Diplomatie Krise um Migranten an Polens Grenze weiter ungelöst
Warschau/Minsk (dpa) - In der Krise um die Migranten an der belarussisch-polnischen Grenze ist weiterhin keine Lösung in Sicht. Russlands Präsident Wladimir Putin telefonierte am Dienstag erneut mit dem belarussischen Machthaber Alexander Lukaschenko.
Dieser ordnete am Abend an, Frauen und Kinder unter den Flüchtlingen in einem Logistikzentrum bei Grodno unterzubringen. Am Vormittag war es bei dem Übergang Kuznica-Brusgi an der polnisch-belarussischen Grenze zu gewaltsamen Auseinandersetzungen zwischen Migranten und polnischen Uniformierten gekommen.
Am Abend meldete der polnische Grenzschutz, die Lage dort habe sich wieder beruhigt. "Momentan kehren die Ausländer vom Grenzübergang Kuznica-Brusgi auf das Gelände des früheren Zeltlagers zurück, das sich ein paar hundert Meter weiter an der Grenzlinie befindet", teilten die Grenzschützer via Twitter mit. Dazu posteten sie ein Video, das Menschen am Waldrand hinter der Grenzbefestigung zeigt, die sich an Lagerfeuern wärmen.
Bei dem Telefonat Putins mit Lukaschenko sei es um die Lage im Grenzgebiet gegangen, teilte der Kreml in Moskau mit. Zudem hätten die beiden Staatschefs darüber gesprochen, wie die Grenzen des gemeinsamen Unionsstaates geschützt werden könnten, meldete die belarussische Staatsagentur Belta. Details wurden zunächst nicht genannt. Beide Präsidenten hatten bereits vergangene Woche telefoniert.
Lukaschenko informierte Putin demnach auch über sein Telefonat mit der Bundeskanzlerin Angela Merkel vom Vortag. Es war Merkels erstes Gespräch mit dem Machthaber seit der umstrittenen Präsidentenwahl im August vergangenen Jahres in Belarus. Die EU erkennt Lukaschenko wegen des Vorgehens der Sicherheitskräfte gegen friedliche Demonstranten nicht mehr als Präsidenten an.
Der außenpolitische Sprecher der Grünen im Bundestag, Omid Nouripour, kritisierte Merkels Schritt. "Es gibt eine sehr klare Politik, verabredet im Europäischen Rat, dass Lukaschenko nicht anerkannt ist, nicht der legitime Präsident ist von Belarus - und das hat Frau Merkel gestern damit komplett konterkariert", sagte er im Deutschlandfunk.
Lukaschenko wird beschuldigt, in organisierter Form Flüchtlinge aus Krisenregionen an die EU-Außengrenze zu bringen.

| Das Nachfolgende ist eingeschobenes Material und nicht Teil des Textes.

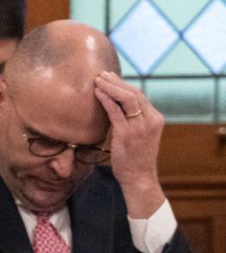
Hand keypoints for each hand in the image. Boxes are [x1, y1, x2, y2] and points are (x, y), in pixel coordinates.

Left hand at [93, 71, 164, 216]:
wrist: (139, 178)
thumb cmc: (135, 157)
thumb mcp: (139, 134)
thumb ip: (133, 119)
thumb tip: (116, 104)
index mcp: (155, 118)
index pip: (139, 95)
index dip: (123, 84)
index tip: (109, 77)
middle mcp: (150, 120)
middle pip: (134, 93)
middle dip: (116, 82)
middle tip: (101, 74)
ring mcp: (140, 127)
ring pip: (127, 98)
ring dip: (110, 87)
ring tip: (97, 80)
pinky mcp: (127, 134)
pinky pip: (116, 112)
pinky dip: (106, 99)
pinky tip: (97, 93)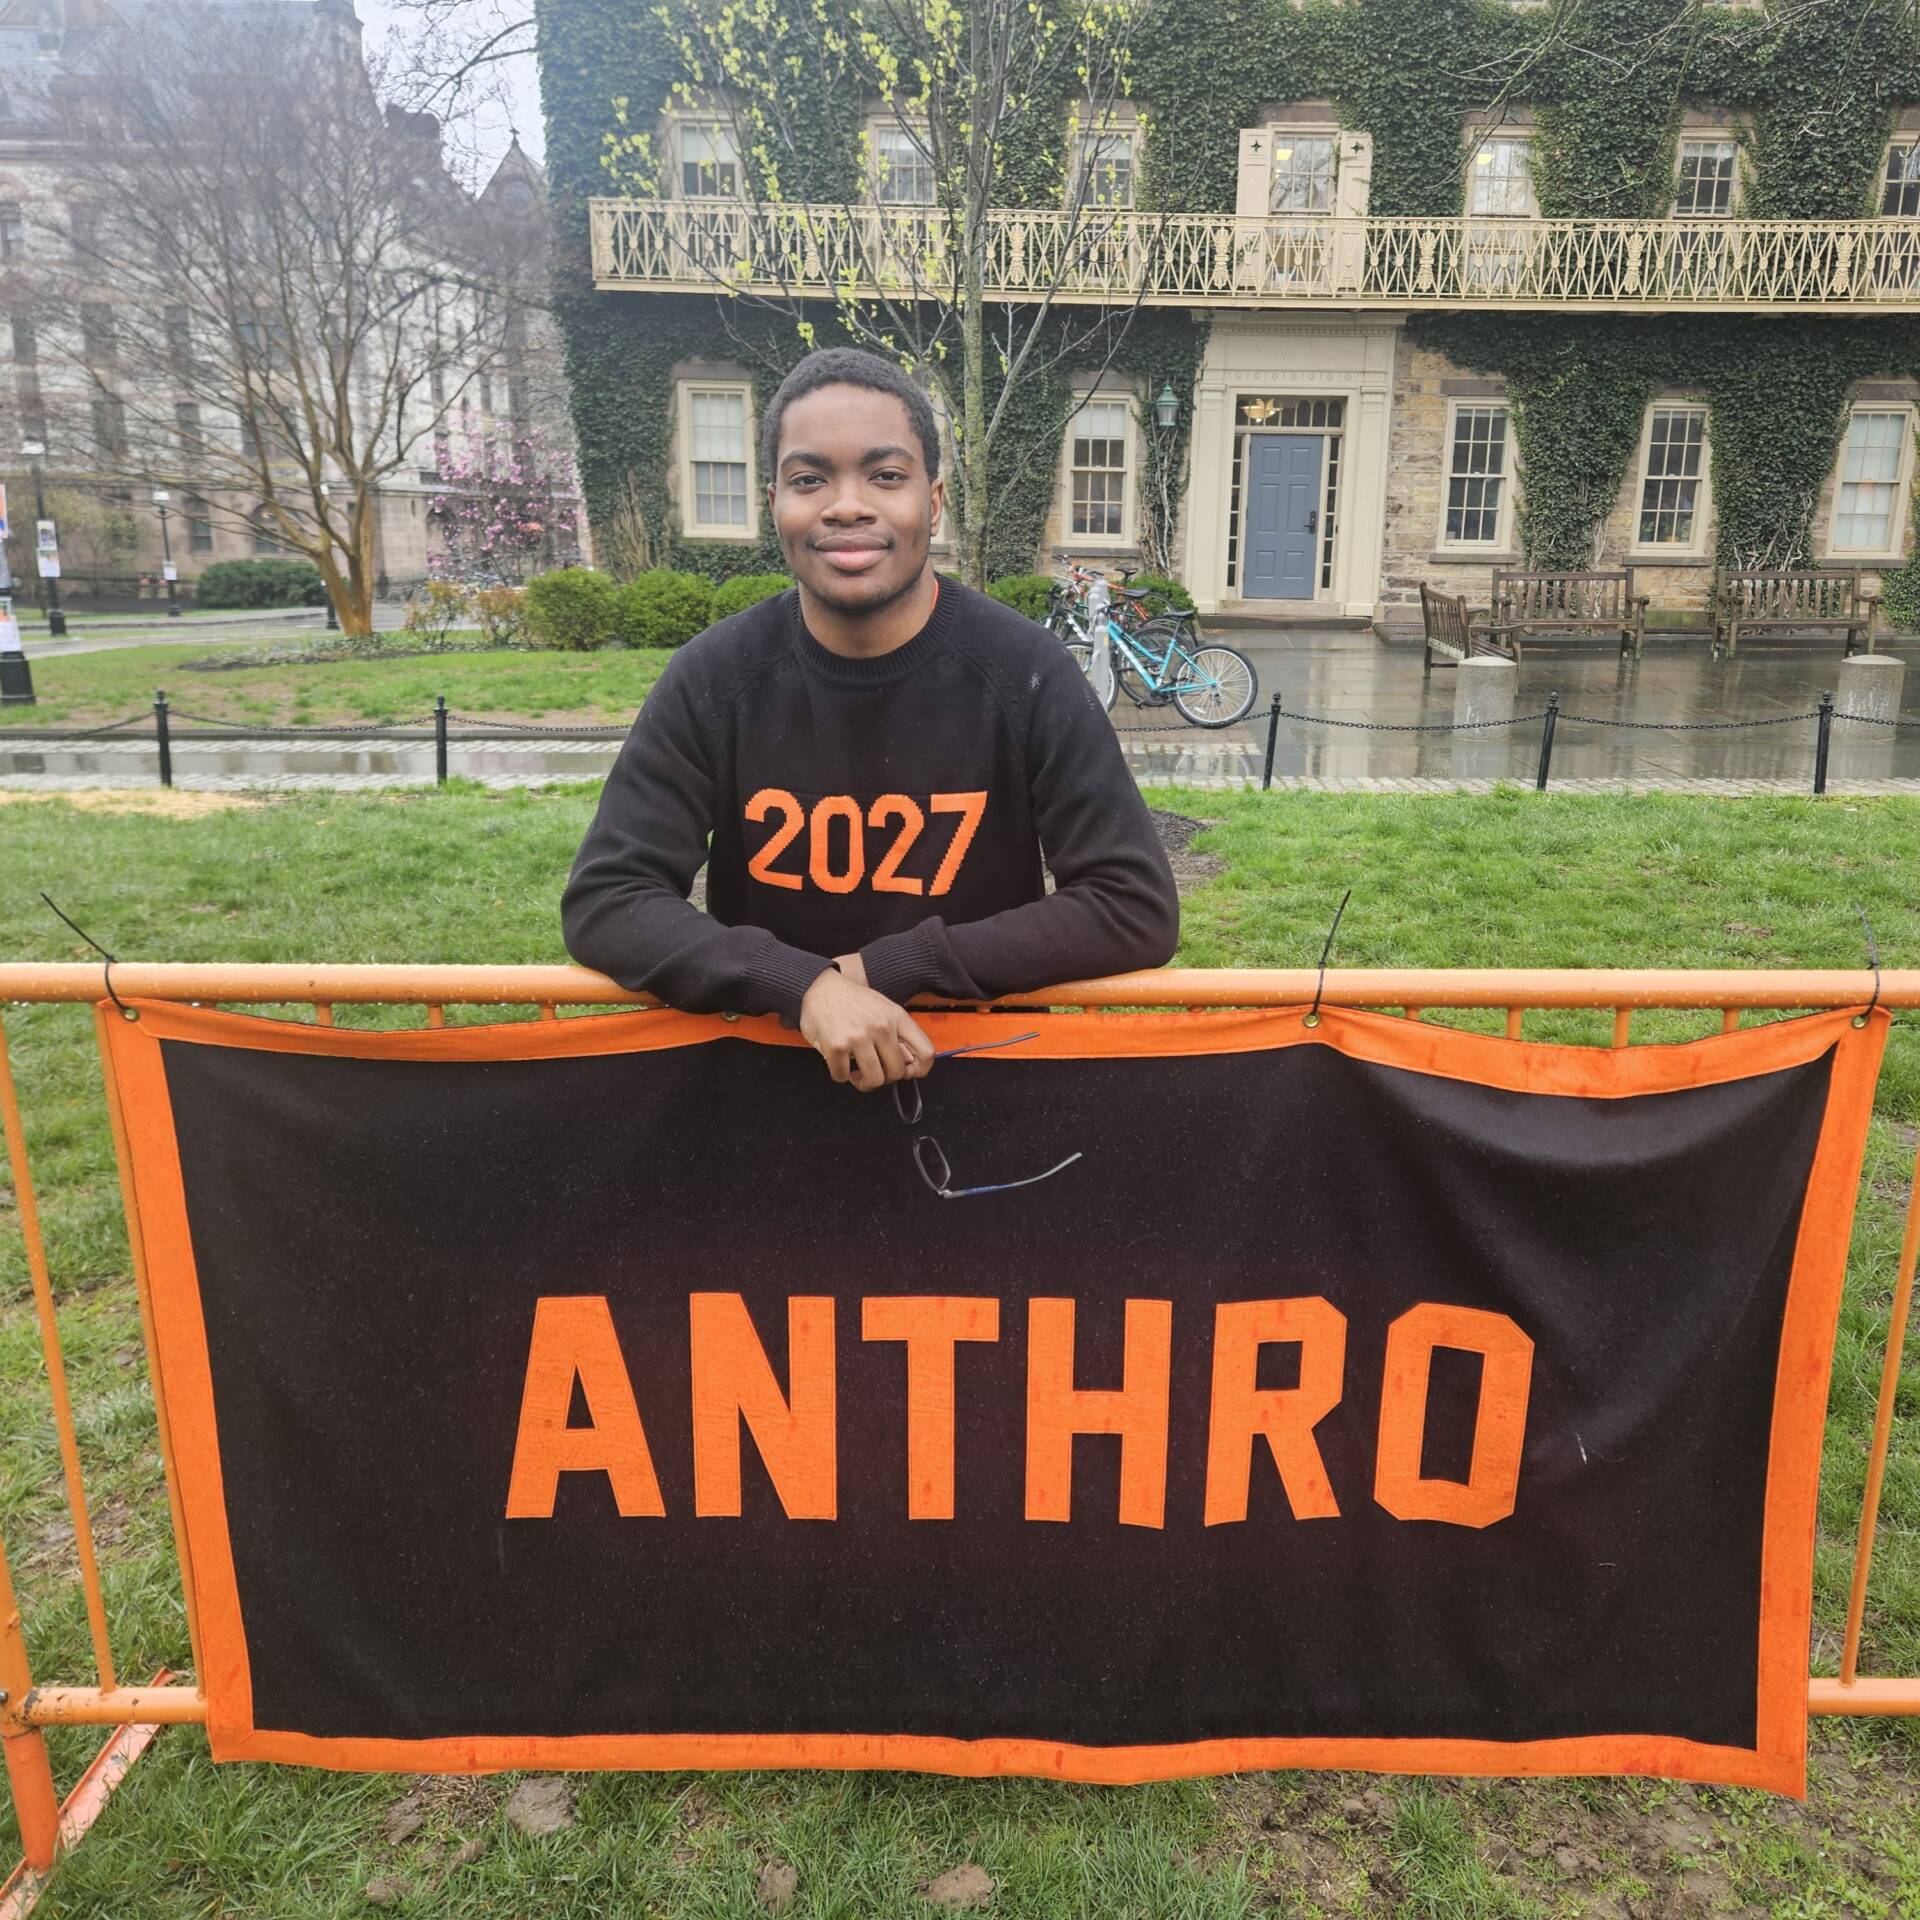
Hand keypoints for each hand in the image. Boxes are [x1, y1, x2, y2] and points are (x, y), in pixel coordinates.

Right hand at [799, 962, 933, 1091]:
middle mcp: (881, 1027)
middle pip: (897, 1072)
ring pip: (873, 1080)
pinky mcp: (836, 1046)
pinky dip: (840, 1075)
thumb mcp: (883, 1009)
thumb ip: (898, 1034)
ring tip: (856, 1074)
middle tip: (874, 1072)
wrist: (819, 987)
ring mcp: (858, 1037)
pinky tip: (839, 1063)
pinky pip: (843, 1076)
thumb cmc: (852, 1000)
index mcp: (897, 1017)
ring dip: (863, 1083)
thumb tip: (908, 1062)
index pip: (925, 1052)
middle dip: (885, 1079)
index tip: (908, 1073)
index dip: (920, 1070)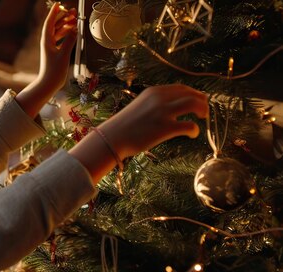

Vermutet wird, dass er sich damit für Sanktionen rächen will, die die EU wegen der Unterdrückung der Zivilgesellschaft und der Opposition in Belarus erlassen hat.
An dem Grenzübergang Kuznica-Brusgi, wo sich seit Montag auf der belarussischen Seite der Grenze eine große Flüchtlingsgruppe aufhält, war die Situation am Dienstagvormittag zeitweilig eskaliert. Polnische Sicherheitskräfte setzten nach übereinstimmenden Berichten aus Polen und Belarus Wasserwerfer gegen die Flüchtlinge ein. Das Verteidigungsministerium in Warschau sprach von einem "Angriff der Migranten" am Grenzübergang Kuznica. "Die Angreifer waren vor allem junge, aggressive Männer", schrieb die Behörde auf Twitter.
Die Menschen seien von der belarussischen Seite mit Knallgranaten und Tränengas ausgestattet worden, sagte ein Sprecher der polnischen Polizei. Sie hätten die Beamten auch mit Steinen beworfen. Eine Grenzschutzbeamtin, ein Soldat und ein Polizist wurden demnach verletzt. Die Auseinandersetzungen waren polnischen Angaben zufolge nach zwei Stunden beendet. Die Angaben lassen sich nicht unabhängig überprüfen, da Polen keine Medien für eine Berichterstattung aus der Grenzregion zulässt.
Unterdessen ordnete Lukaschenko die Errichtung eines Nachtlagers für einen Teil der Migranten nahe der polnischen Grenze an. In der Region Grodno werde ein Logistikzentrum so umfunktioniert, dass Frauen und Kinder dort übernachten könnten, meldete die Staatsagentur Belta am Dienstagabend. Auf beigefügten Fotos ist zu sehen, wie Menschen in einer Halle Matten und Decken ausbreiten.